Un programma non degno di un centrosinistra europeo

  
Romano Prodi e Camillo Ruini

Romano Prodi e Camillo Ruini

“Non c’è riconoscimento giuridico delle Unioni civili, non ci potrà essere un appoggio di gay e lesbiche al programma dell’Unione. Gli impegni precedentemente assunti dai leader del centrosinistra e dal candidato premier sono stati stracciati. Il centrosinistra italiano ha deciso che la benevolenza elettorale delle gerarchie vaticane è un bene superiore ai diritti delle persone. Ci auguriamo che le forze politiche che sappiamo avere realmente a cuore i diritti civili si battano affinché veda la luce quel nuovo istituto giuridico, diverso e distinto dal matrimonio, che è nella legislazione di tutti i grandi Paesi europei”.

Il presidente nazionale di Arcigay Sergio Lo Giudice si fa portavoce della rabbia di gay e lesbiche di fronte al risultato dell’incontro della scorsa notte in cui i leader dell’Unione hanno licenziato l’ultima versione del programma, da cui scompare il riferimento alla realizzazione dell’istituto delle Unioni civili concordato nell’incontro di San Martino in Campo del 5 e 6 dicembre scorso, che conteneva un impegno preciso:

«Le unioni civili come riconoscimento giuridico di una forma di relazione capace di assicurare prerogative e facoltà e di garantire reciprocità nei diritti e nei doveri. Punto di riferimento è il lavoro svolto nel’ambito del’indagine conoscitiva sulle "unioni di fatto e il Patto civile di solidarietà", condotta dalla commissione Giustizia della Camera dei deputati. Al fine di definire natura e qualità di tale forma di unione, non è dirimente il genere dei contraenti e il loro orientamento sessuale; va considerato, piuttosto, il sistema di relazioni (amicali, sentimentali, assistenziali, di mutualità e di reciprocità) — la sua stabilità e la sua intenzionalità — quale criterio qualificante la scelta del’unione».

“Quella formulazione rappresentava un punto di sintesi fra le diverse culture politiche che compongono l’Unione — spiega la presidente di Arcilesbica, Francesca PoloEssa, tuttavia, riusciva a tenere conto anche della legittima ed indifferibile richiesta avanzata dall’ampio movimento che nel Paese sostiene la necessità di una legge sui Pacs: un riconoscimento giuridico pubblico delle coppie che vogliano accedere al nuovo istituto. Il testo licenziato ieri tradisce quelle istanze”.

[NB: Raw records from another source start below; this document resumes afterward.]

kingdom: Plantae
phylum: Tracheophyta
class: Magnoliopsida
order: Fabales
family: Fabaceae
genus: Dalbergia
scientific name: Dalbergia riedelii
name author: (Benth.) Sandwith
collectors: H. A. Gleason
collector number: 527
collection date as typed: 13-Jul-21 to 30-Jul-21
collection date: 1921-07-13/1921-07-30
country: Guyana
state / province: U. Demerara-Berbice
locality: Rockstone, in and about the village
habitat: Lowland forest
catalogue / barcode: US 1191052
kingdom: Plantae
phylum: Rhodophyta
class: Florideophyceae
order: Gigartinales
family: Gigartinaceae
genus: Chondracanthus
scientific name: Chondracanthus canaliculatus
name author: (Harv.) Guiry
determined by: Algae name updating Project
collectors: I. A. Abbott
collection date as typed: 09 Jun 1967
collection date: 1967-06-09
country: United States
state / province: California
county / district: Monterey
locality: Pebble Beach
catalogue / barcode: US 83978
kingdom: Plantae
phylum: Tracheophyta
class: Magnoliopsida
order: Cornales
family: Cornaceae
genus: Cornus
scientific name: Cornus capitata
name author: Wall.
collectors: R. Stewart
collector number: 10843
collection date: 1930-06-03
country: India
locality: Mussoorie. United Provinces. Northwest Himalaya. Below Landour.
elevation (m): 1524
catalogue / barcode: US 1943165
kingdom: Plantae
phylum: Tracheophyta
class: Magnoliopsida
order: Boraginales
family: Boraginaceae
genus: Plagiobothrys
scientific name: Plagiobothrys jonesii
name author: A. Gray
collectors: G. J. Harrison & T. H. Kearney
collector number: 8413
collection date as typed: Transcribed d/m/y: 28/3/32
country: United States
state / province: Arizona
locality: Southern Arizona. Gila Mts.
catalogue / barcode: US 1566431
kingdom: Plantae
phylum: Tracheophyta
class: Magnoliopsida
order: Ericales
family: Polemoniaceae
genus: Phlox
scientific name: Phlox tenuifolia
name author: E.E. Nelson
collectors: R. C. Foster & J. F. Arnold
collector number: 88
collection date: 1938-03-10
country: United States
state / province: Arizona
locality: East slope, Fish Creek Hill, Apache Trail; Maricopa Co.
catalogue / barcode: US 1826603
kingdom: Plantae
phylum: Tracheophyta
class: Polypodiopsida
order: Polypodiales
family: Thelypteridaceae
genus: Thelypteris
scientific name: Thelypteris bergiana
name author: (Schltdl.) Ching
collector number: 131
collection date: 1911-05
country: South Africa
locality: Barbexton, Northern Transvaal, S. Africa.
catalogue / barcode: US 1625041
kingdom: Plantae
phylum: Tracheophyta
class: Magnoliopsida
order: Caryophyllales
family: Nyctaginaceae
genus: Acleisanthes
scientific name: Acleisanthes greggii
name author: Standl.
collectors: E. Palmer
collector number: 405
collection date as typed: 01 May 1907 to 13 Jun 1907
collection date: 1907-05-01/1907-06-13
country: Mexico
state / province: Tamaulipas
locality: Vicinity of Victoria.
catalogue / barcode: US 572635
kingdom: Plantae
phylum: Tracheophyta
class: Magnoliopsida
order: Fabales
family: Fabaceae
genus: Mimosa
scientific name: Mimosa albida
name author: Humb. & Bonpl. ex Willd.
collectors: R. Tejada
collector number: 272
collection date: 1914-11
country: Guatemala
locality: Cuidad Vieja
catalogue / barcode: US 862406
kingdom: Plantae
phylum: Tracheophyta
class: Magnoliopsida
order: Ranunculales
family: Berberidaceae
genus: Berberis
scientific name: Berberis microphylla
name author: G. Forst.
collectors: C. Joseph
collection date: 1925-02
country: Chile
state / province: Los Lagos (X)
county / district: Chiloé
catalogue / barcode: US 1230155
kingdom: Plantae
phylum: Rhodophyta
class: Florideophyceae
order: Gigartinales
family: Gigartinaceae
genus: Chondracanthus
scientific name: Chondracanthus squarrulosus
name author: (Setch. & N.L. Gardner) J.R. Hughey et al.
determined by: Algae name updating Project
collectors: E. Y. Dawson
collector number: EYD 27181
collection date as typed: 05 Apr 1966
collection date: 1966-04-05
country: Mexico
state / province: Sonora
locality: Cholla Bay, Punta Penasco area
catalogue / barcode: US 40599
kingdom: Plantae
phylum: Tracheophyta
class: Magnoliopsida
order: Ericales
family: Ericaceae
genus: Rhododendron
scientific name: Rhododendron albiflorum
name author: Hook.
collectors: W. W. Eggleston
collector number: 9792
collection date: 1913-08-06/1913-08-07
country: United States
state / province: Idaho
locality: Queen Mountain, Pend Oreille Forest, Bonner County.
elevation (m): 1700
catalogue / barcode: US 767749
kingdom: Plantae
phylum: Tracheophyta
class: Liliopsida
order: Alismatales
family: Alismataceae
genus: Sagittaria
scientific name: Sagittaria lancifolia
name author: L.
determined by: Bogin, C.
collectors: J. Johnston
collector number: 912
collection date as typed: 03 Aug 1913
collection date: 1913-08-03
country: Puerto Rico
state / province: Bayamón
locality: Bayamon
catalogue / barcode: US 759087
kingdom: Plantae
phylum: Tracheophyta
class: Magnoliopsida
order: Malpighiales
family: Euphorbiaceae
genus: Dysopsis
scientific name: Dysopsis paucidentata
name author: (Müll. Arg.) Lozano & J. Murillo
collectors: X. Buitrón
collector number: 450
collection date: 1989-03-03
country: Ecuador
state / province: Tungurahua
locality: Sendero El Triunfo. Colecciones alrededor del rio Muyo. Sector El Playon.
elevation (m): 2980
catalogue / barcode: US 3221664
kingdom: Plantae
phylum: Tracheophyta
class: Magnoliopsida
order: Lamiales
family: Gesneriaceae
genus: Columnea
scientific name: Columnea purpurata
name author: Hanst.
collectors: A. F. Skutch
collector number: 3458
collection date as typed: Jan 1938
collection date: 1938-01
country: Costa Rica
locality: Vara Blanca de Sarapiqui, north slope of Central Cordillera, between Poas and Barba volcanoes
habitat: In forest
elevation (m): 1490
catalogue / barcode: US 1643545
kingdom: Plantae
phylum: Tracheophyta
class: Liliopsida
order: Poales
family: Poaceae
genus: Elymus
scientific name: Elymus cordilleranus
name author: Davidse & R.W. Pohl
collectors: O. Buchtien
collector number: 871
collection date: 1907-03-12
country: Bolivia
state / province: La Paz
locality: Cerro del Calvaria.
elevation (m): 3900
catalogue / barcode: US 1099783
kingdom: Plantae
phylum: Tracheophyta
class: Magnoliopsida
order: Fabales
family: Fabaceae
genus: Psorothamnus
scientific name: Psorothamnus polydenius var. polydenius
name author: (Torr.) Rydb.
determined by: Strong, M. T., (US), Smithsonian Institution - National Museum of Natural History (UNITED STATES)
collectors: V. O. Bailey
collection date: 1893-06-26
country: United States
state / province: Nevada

La nuova formulazione, che ha registrato il disaccordo della Rosa nel pugno, elimina il riferimento all’istituto giuridico e parla solo di diritti delle singole persone:

"’Unione proporrà il riconoscimento giuridico di diritti, prerogative e facoltà alle persone che fanno parte delle unioni di fatto. Al fine di definire natura e qualità di una unione di fatto non è dirimente il genere dei conviventi e il loro orientamento sessuale. Va considerato piuttosto quale criterio qualificante il sistema di relazioni sentimentali, assistenziali e di solidarietà la loro stabilità e volontarietà".

"È la soluzione che era stata indicata dal cardinal Camillo Ruini, presidente dei vescovi italiani che, già nel settembre scorso, aveva suggerito di percorrere "la strada del diritto comune, assai ampia e adattabile alle diverse situazioni" e di procedere a promulgare "eventuali norme a loro tutela”.

“Puntare a tutelare singoli diritti al di fuori del riconoscimento giuridico pubblico della coppia unita civilmente — aggiunge Lo Giudice – significa non farsi carico della dignità sociale di milioni di coppie di fatto e ignorare le esigenze costituzionali di tutela giuridica delle formazioni sociali, come affermato dall’art. 2 della nostra Costituzione. Prodi aveva detto di non volersi ispirare a Zapatero ma ad Aznar, ma questa proposta è più arretrata di quella del Partito Popolare spagnolo. Così si disattende la Carta dei diritti fondamentali dell’Unione europea. L’’Unione è ancora in tempo: non tradisca le attese di milioni di italiane e di italiani”.